**Given information:**
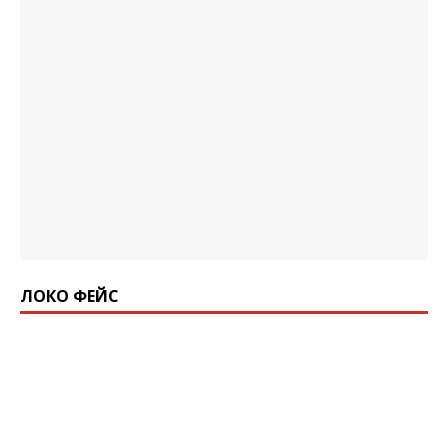
ЛОКО ФЕЙС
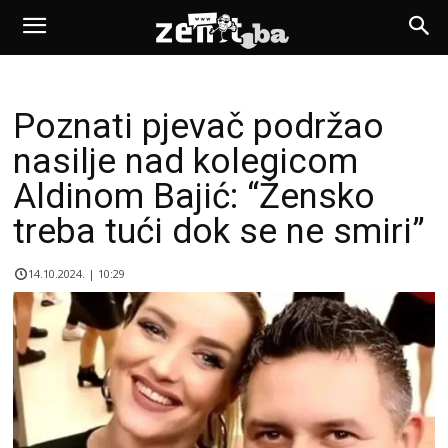
Poznati pjevač podržao
nasilje nad kolegicom
Aldinom Bajić: “Žensko
treba tući dok se ne smiri”
14.10.2024. | 10:29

**Exercise brief:**
Transcribe the lines above word for word, leaving the pictures out of your answer.

**Response to the task:**
ЛОКО ФЕЙС
Poznati pjevač podržao
nasilje nad kolegicom
Aldinom Bajić: “Žensko
treba tući dok se ne smiri”
14.10.2024. | 10:29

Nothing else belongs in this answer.